13 Comments leave one →
  1. stefan permalink
    January 10, 2013 3:00 am

    Emerging market debt is an asset class which is apparently in a cluster of its own. It had a low and sometimes inverse correlation with the equity cluster for all of 2011 and half of 2012. I am curious where would you place that.
    Another distinctive asset class is inflation linked bonds. While lately (last half of 2011 and 2012) it has been closely following the treasuries, it has been mostly inversely correlated with the long bond for 2009, 2010 and half of 2011.
    I was hoping that maybe you could do an update to include thoseas well.

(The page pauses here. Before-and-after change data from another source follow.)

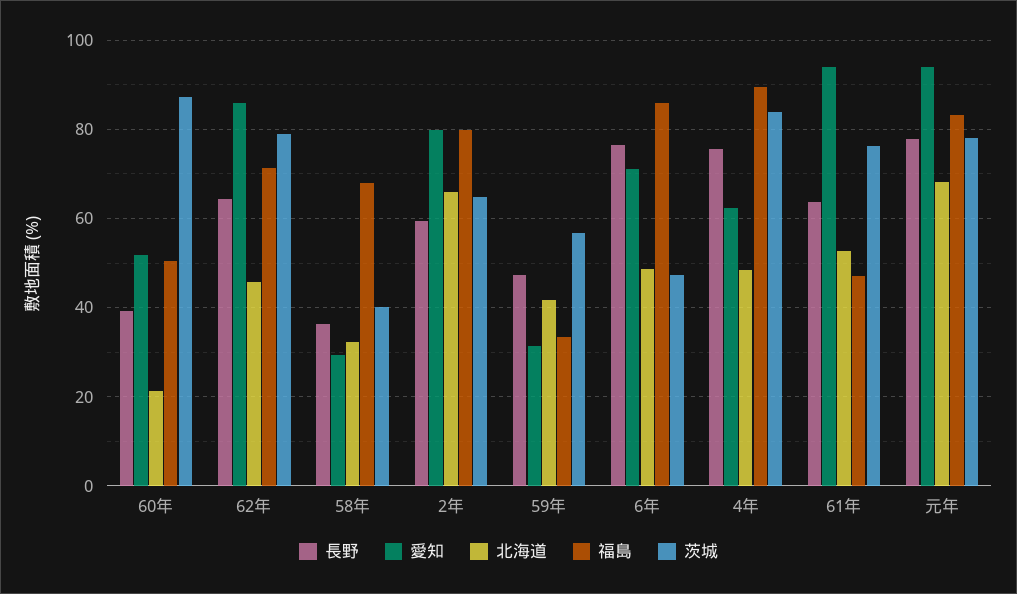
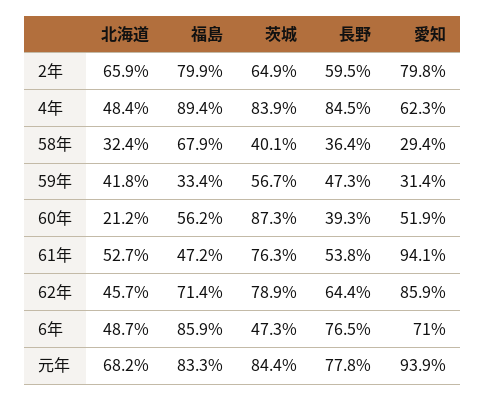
  {
    "長野": {
      "60年": 39.3,
      "62年": 64.4,
      "58年": 36.4,
      "2年": 59.5,
      "59年": 47.3,
      "6年": 76.5,
-     "4年": 76,
+     "4年": 84.5,
-     "61年": 64,
+     "61年": 53.8,
      "元年": 77.8
    },
    "愛知": {
      "60年": 51.9,
      "62年": 85.9,
      "58年": 29.4,
      "2年": 79.8,
      "59年": 31.4,
      "6年": 71,
      "4年": 62.3,
      "61年": 94.1,
      "元年": 93.9
    },
    "北海道": {
      "60年": 21.2,
      "62年": 45.7,
      "58年": 32.4,
      "2年": 65.9,
      "59年": 41.8,
      "6年": 48.7,
      "4年": 48.4,
      "61年": 52.7,
      "元年": 68.2
    },
    "福島": {
-     "60年": 50,
+     "60年": 56.2,
      "62年": 71.4,
      "58年": 67.9,
      "2年": 79.9,
      "59年": 33.4,
      "6年": 85.9,
      "4年": 89.4,
      "61年": 47.2,
      "元年": 83.3
    },
    "茨城": {
      "60年": 87.3,
      "62年": 78.9,
      "58年": 40.1,
      "2年": 64.9,
      "59年": 56.7,
      "6年": 47.3,
      "4年": 83.9,
      "61年": 76.3,
-     "元年": 78
+     "元年": 84.4
    }
  }

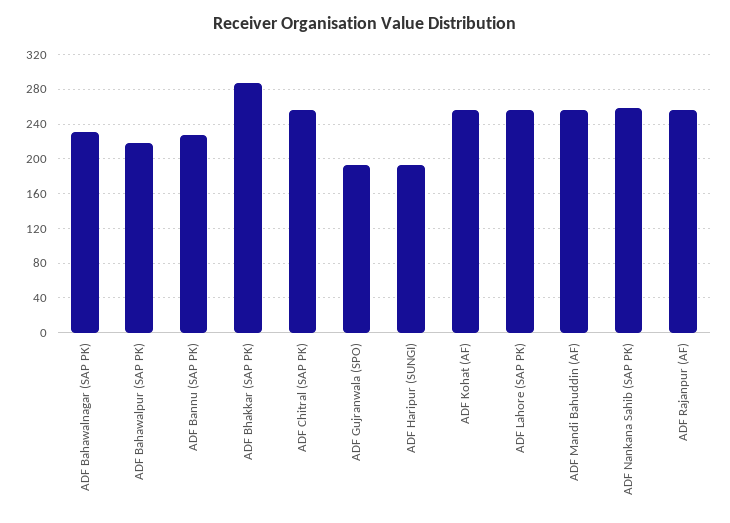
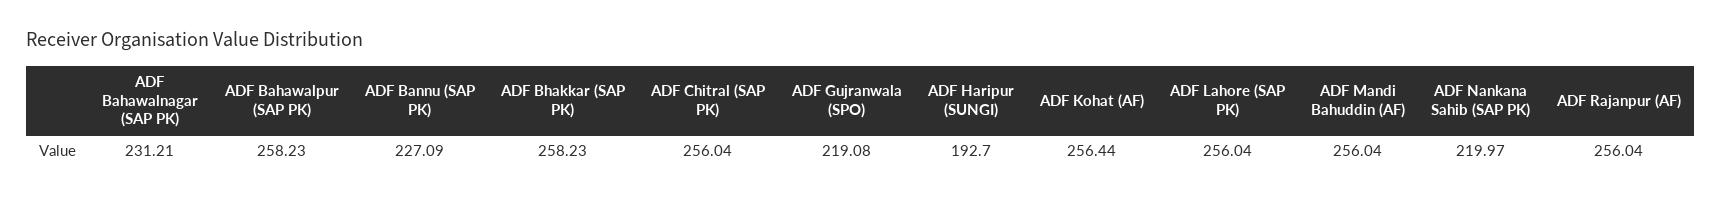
  {
    "ADF Bahawalnagar (SAP PK)": 231.21,
-   "ADF Bahawalpur (SAP PK)": 220,
+   "ADF Bahawalpur (SAP PK)": 258.23,
    "ADF Bannu (SAP PK)": 227.09,
-   "ADF Bhakkar (SAP PK)": 290,
+   "ADF Bhakkar (SAP PK)": 258.23,
    "ADF Chitral (SAP PK)": 256.04,
-   "ADF Gujranwala (SPO)": 190,
+   "ADF Gujranwala (SPO)": 219.08,
    "ADF Haripur (SUNGI)": 192.7,
    "ADF Kohat (AF)": 256.44,
    "ADF Lahore (SAP PK)": 256.04,
    "ADF Mandi Bahuddin (AF)": 256.04,
-   "ADF Nankana Sahib (SAP PK)": 260,
+   "ADF Nankana Sahib (SAP PK)": 219.97,
    "ADF Rajanpur (AF)": 256.04
  }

They are both bart of Dalio’s All Weather you mentioned in these pages.

    • david varadi permalink*
      January 10, 2013 10:09 am

      hi stefan, i didn’t consider these to be major “asset classes” but rather major tradeable markets. in previous posts i highlighted
      major asset class groupings (like in “All Weather”)–but perhaps I should do a post of that as well. Thanks for the suggestions.
      best
      david

  2. January 10, 2013 12:01 pm

    Very interesting and thanks for sharing. Seems like some sort of principal component analysis across different markets. Is it related to the Cluster Gini Score?
    About what to with it: well, trade it! 🙂 Unless I am missing something, this could just be telling you across which assets to diversify your portfolio (of strategies).
    It would be interesting to see the same graph over particular time periods (e.g. 07-09 only) when correlations tend to change behaviour.
    Regards,
    Andrea

    • david varadi permalink*
      January 10, 2013 6:20 pm

      thanks andrea–it is not using PCA, and it can be used as an allocation algorithm or just a visual tool to understand how the markets are related. i agree, displaying the changing behaviour is important and i will do that at some point as a follow up.
      best
      david

  3. Basha permalink
    January 11, 2013 9:03 am

    Your clustering is wrong in principle because it does no take into account the distribution of risk. It also depends on lookback period.

    • david varadi permalink*
      January 12, 2013 6:45 pm

      hi Basha–it is not wrong in principle because it is not a recommended portfolio but rather a representation of different clusters. in a portfolio allocation setting you are correct–it would be necessary to risk adjust the weights, however the assumption is that the weights in the portfolio represent risk contributions anyway (equalized). the portfolio doesn’t change much unless you use much shorter lookback periods.
      best
      david

  4. January 18, 2013 10:28 pm

    Hi David, Thanks for some great analysis. Does this clustering account for inversely correlated asset classes? Or do you not worry about inverse correlation?

    • david varadi permalink*
      January 19, 2013 1:23 pm

      Hi Deiya, the clustering looks at distance both within and across clusters as a function of correlation whether the correlation is positive or negative (inverse). Thus the magnitude is what is important and not the sign. Negative correlations would simply represent a greater distance between assets or clusters.